How many hours patients lie on ambulance stretchers or curled up on waiting room chairs is becoming a political issue across the country.

“There’s no question patients are dying because of the wait times. We just don’t really know how many,” said Innes, pointing to research from Australia that showed mortality rates rose when emergency department wait times increased.

The issue was thrust into the spotlight last year when Brian Sinclair, 45, died in a Winnipeg emergency department after waiting for about 34 hours.

It’s impossible to talk about fixing emergency room wait times without addressing serious flaws in the health-care system as a whole, said several doctors attending the conference.

“It’s definitely the canary in the coal mine, so lots of problems elsewhere in the health system are reflected in the ER,” said Michael Schull, who works at Toronto’s Sunnybrook Health Sciences Centre.

About 15 to 20 per cent of patients in Ontario acute care beds could be moved to nursing homes or long-term care homes if there was room for them, or back into the community with the right supports, he said.

People also come to the emergency room when they can’t find a family doctor.

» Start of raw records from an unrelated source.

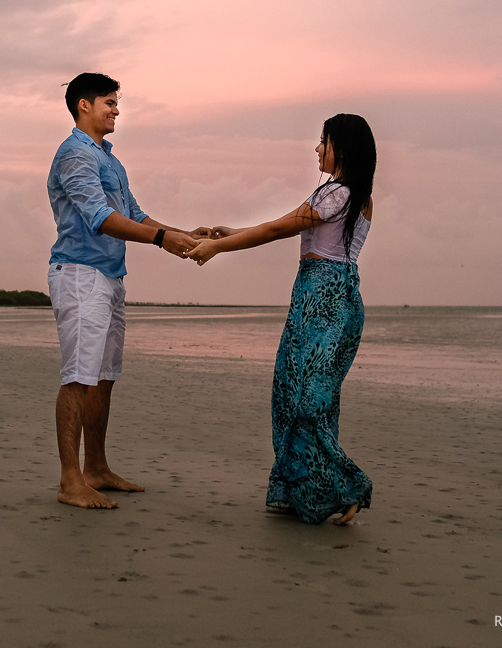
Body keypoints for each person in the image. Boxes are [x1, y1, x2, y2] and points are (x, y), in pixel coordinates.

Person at [187, 113, 376, 525]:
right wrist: (228, 234)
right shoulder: (340, 193)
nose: (316, 148)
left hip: (325, 300)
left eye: (322, 141)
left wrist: (219, 249)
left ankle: (347, 486)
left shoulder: (338, 194)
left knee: (309, 399)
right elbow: (282, 225)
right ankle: (301, 491)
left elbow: (278, 229)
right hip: (318, 298)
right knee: (291, 392)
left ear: (341, 146)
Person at [47, 72, 204, 510]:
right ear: (84, 105)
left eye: (117, 102)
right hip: (79, 274)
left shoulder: (110, 160)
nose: (116, 109)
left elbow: (134, 213)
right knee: (78, 375)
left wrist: (181, 233)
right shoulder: (75, 155)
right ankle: (69, 480)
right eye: (109, 102)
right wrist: (159, 241)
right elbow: (99, 217)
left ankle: (95, 468)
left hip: (110, 276)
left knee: (104, 377)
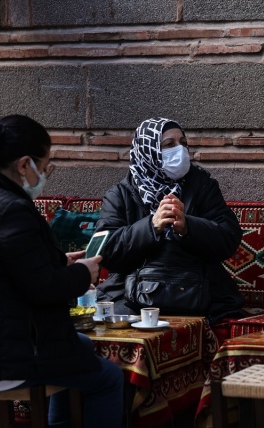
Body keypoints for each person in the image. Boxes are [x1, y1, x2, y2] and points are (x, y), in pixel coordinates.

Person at [0, 115, 123, 428]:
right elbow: (44, 289)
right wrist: (84, 274)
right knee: (109, 378)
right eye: (46, 166)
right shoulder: (10, 208)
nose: (46, 174)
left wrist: (60, 262)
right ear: (24, 165)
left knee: (82, 347)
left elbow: (9, 266)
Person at [95, 117, 245, 323]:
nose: (180, 150)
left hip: (199, 290)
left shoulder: (202, 186)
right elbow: (107, 250)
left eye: (183, 143)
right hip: (132, 294)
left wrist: (188, 227)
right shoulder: (121, 193)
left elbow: (228, 239)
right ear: (148, 151)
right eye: (168, 145)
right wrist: (151, 226)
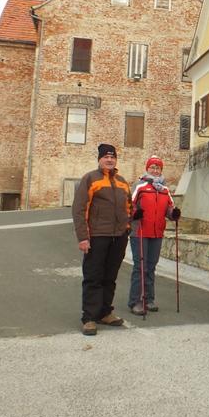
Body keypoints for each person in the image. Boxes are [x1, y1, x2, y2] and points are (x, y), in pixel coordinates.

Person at [72, 143, 132, 336]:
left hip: (118, 237)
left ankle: (105, 312)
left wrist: (127, 228)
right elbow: (80, 209)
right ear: (99, 159)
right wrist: (83, 237)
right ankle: (89, 317)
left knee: (110, 277)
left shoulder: (122, 182)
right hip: (97, 236)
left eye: (112, 157)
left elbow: (128, 207)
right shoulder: (90, 178)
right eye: (106, 157)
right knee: (93, 277)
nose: (109, 160)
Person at [128, 155, 181, 316]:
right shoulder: (139, 186)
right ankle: (135, 301)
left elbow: (169, 209)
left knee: (151, 266)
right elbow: (129, 206)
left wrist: (174, 214)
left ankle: (148, 299)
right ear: (147, 168)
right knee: (140, 267)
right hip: (140, 232)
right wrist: (135, 213)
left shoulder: (164, 189)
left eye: (158, 168)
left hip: (157, 233)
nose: (155, 170)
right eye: (152, 167)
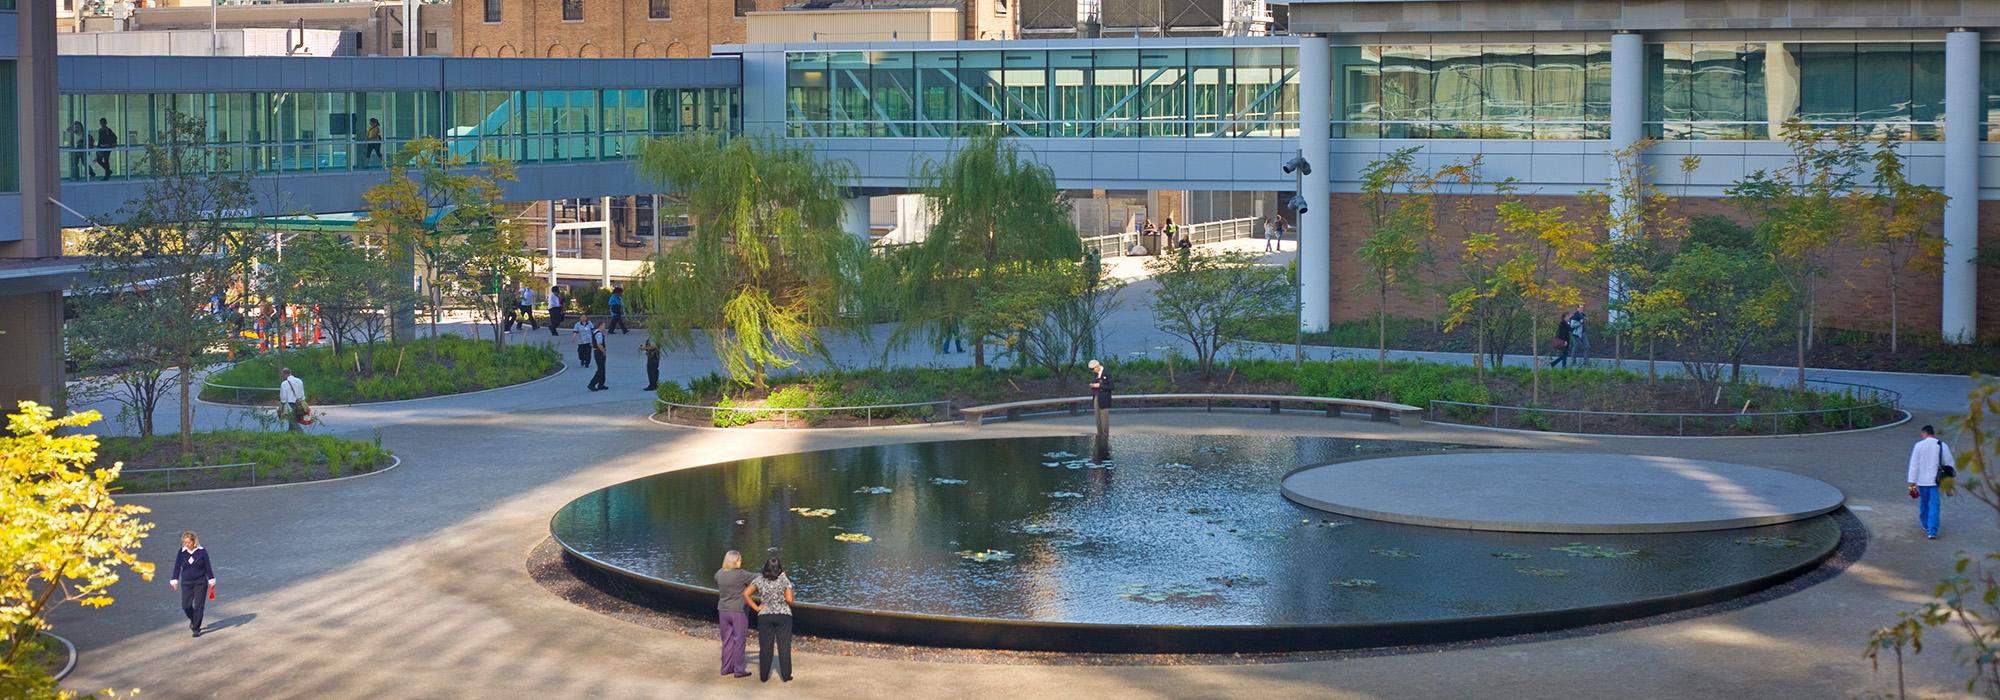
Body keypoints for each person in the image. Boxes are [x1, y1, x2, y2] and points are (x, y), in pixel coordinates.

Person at [743, 556, 794, 683]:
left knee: (765, 646)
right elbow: (790, 600)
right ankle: (786, 675)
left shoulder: (759, 580)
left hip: (765, 615)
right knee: (784, 646)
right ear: (779, 568)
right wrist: (786, 578)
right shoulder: (784, 580)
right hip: (783, 615)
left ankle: (764, 676)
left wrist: (756, 608)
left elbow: (745, 594)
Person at [1907, 425, 1957, 540]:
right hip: (1936, 481)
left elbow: (1914, 465)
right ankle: (1932, 530)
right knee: (1935, 505)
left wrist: (1911, 483)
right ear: (1933, 433)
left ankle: (1925, 524)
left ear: (1924, 433)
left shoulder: (1918, 446)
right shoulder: (1942, 445)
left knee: (1924, 503)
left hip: (1922, 481)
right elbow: (1950, 464)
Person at [714, 551, 756, 678]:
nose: (741, 562)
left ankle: (726, 668)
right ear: (735, 561)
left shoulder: (719, 573)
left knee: (726, 640)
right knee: (739, 641)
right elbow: (758, 577)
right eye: (739, 560)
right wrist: (775, 573)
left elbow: (716, 577)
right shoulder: (741, 574)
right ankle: (739, 670)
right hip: (738, 611)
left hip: (723, 610)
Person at [170, 531, 216, 637]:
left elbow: (208, 566)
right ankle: (194, 620)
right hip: (186, 583)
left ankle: (196, 628)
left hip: (200, 582)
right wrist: (174, 580)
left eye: (188, 542)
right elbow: (177, 567)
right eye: (184, 542)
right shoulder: (181, 552)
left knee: (199, 606)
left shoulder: (202, 551)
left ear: (194, 541)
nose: (186, 544)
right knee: (186, 605)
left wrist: (211, 580)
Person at [278, 367, 306, 432]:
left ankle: (302, 433)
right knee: (294, 419)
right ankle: (290, 432)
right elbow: (302, 393)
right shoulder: (299, 381)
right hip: (299, 403)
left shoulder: (284, 383)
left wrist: (282, 404)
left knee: (292, 420)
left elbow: (283, 397)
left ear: (284, 374)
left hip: (289, 403)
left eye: (282, 375)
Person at [586, 323, 609, 391]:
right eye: (604, 326)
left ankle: (601, 384)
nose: (605, 327)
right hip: (599, 352)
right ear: (600, 326)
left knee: (602, 369)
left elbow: (591, 342)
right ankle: (592, 384)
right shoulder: (599, 334)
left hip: (597, 351)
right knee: (600, 369)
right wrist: (603, 351)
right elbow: (599, 344)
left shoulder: (595, 332)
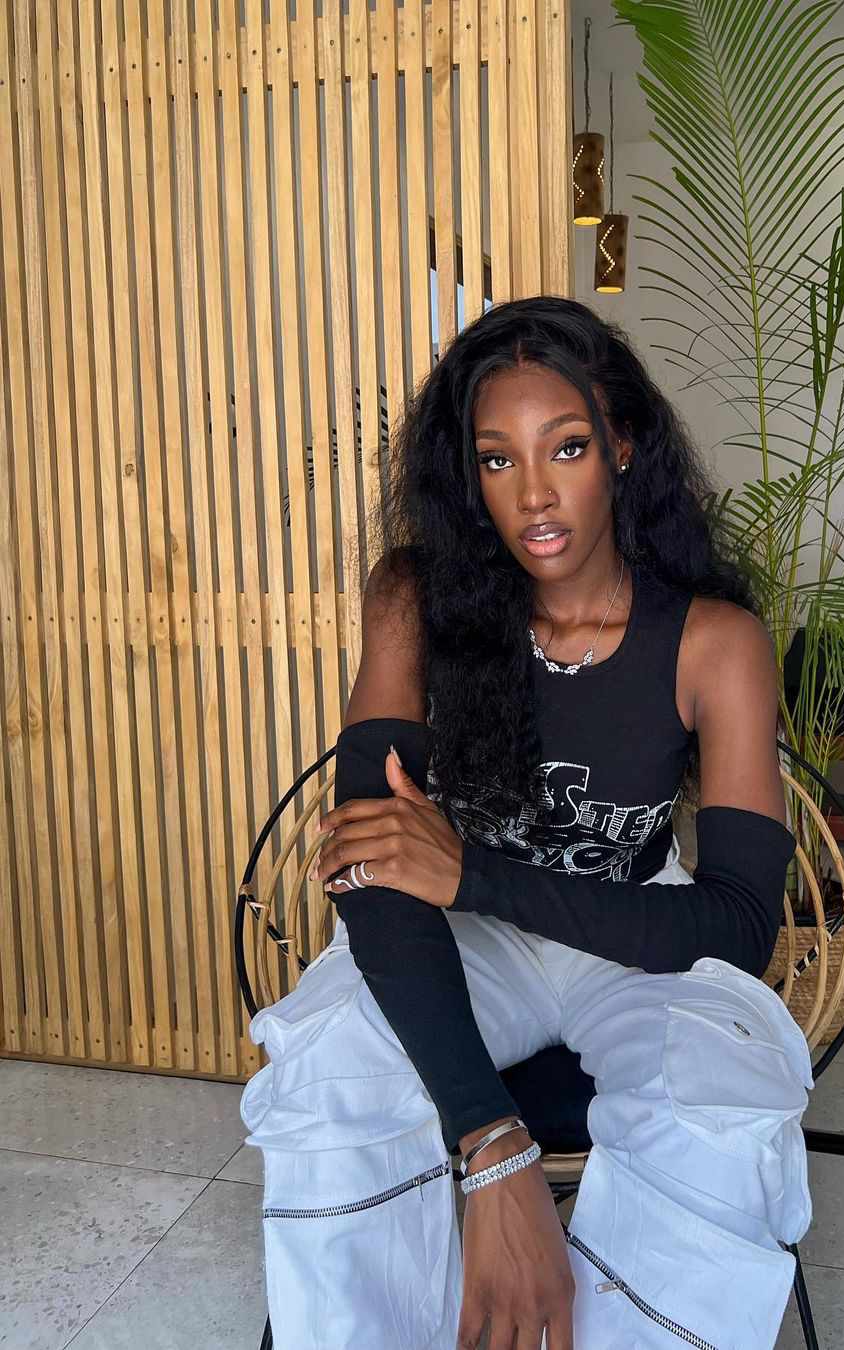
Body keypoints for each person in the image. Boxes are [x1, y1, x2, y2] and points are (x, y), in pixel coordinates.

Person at [239, 295, 814, 1350]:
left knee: (720, 1110)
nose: (535, 494)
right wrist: (490, 1140)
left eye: (568, 447)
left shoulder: (714, 641)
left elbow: (738, 924)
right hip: (465, 936)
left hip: (630, 931)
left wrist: (473, 874)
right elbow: (375, 869)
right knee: (330, 1075)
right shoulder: (414, 599)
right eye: (498, 459)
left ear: (623, 446)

Solutions are also complex, said Schull, who worked on a study to be presented at the conference that looked at a pilot project aimed at improving the way patients move through an Ontario hospital, thereby freeing up ER space.

The project showed no change in wait times, but showed an improvement in how doctors and nurses perceived their work environment and ability to do their job, he said.

Innes said even if more funding for beds and staff isn’t provided, doctors and nurses need to be creative in finding solutions.

For example, a doctor could work in the waiting room, looking at patients before space is actually found to bring them into the emergency department.

He points to an emergency room in Toronto where no patients are left in a waiting room, but everyone is immediately brought into the department. Sometimes, if there’s no space, they’ll be left in chairs, but at least they’re being seen by medical staff.